Time Out New York: Can you give me an example? Dror Moreh: Sure, take the KAV 300 incident we show in the film. I had only four or five photos, and a few brief videos that were shot from far away. But I wanted viewers to feel like they were there, like the incident was happening right in front of them. So what we did was create what I call set extension—it’s essentially creating a virtual environment based off the geography from the photos. We know the bus is here, the soldiers are here, and the men they caught are here, so we made a computer-based 3-D terrain that allowed us to move a camera’s viewpoint around it. An audience member feels immersed in this moment, while still realizing that what they are seeing is coming from real documentation.
Time Out New York: But aren’t you running the risk of ruining the integrity of the facts by manipulating these images? This is still a documentary, after all. Dror Moreh: Of course it’s a risk! That was why I didn’t want to use reenactments for some scenes; I was determined to make people feel that they’re witnessing something rooted in reality and not something solely coming out an actor or filmmaker’s imagination. It’s challenging. You keep asking yourself, If I have a picture of the house, a picture of the room in that house and a picture of a man sitting on a bed in that room talking on a phone, is it okay for me to create a camera movement that does not exist? The photos are real, and the movement is manipulated…is it morally sound to do this? I actually asked that question at a seminar on nonfiction filmmaking, and everyone in the room said: Yes. The documentation is real. But yes, it’s a tightrope walk. But that kind of tightrope walking is what excites me about filmmaking.

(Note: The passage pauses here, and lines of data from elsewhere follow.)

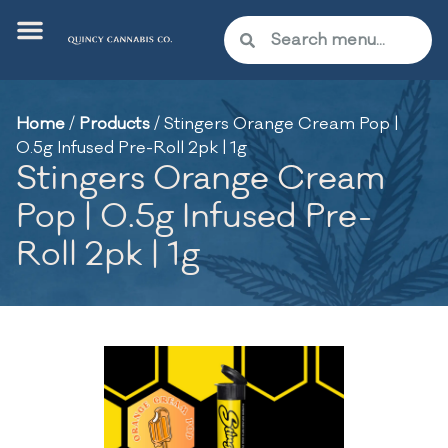
Home
/
Products
/
Stingers Orange Cream Pop |
0.5g Infused Pre-Roll 2pk | 1g
Stingers Orange Cream
Pop | 0.5g Infused Pre-
Roll 2pk | 1g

Time Out New York: How has the film been received back home? Dror Moreh: In Israel, people don’t like to go to documentaries when they go to the theater. We opened in two art houses initially; after one week, we had to move to seven theaters to meet the demand. By the third week, we were able to book it in some major multiplexes, and I’ve been told shows have been sold out. Most Israeli documentaries tend to be either hard left or hard right—you know which way they’re going to lean immediately. I knew from the beginning that I didn’t want to make a political documentary that had an agenda. I just wanted to let these guys tell their story, and the people apparently want to hear this story, which is very, very gratifying.
You know, in Palestine, the Shin Bet is the single most hated organization. If you ask a Palestinian, who do you hate more, the Israeli Army or Shin Bet, they will answer Shin Bet every time. I saw the film with a group of Palestinians in Amsterdam, and when the film was over, I was waiting for them to tear into me: “How could you do this, how could you make this?” And everyone who saw it there loved it. Someone asked me at a Q&A yesterday if the film has been translated into Arabic yet. It hasn’t, but I really want to make it happen. I want to show this in the West Bank and hear what they have to say. Because hearing what others have to say is the only way we can move forward in the region right now. It’s the only way.
The Gatekeepers opens Friday, Feb 1 at Lincoln Plaza Cinemas.